▶ [GOAL OF THE EXERCISE]
Nothing outside the stretch is wanted. Repeat exactly the lines of the listing below from the one that contains "سعار الذهب في مصر مع بداية تعاملات" through the one that contains "اليوم الخميس 6 أغسطس", both ends included.

▶ [RECORDS FOR THIS EXERCISE]
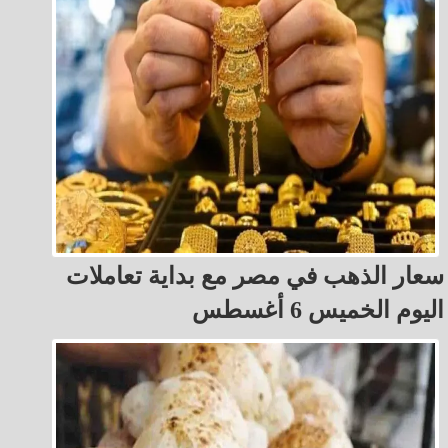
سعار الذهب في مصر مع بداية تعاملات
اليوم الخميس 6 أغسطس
==
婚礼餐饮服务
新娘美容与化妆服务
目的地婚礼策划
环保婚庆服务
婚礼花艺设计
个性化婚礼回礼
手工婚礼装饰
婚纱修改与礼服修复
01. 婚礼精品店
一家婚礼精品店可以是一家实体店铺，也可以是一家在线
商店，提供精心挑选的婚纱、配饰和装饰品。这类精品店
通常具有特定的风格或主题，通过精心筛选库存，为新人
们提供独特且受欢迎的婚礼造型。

▶ [RESULT OF THE EXERCISE]
سعار الذهب في مصر مع بداية تعاملات
اليوم الخميس 6 أغسطس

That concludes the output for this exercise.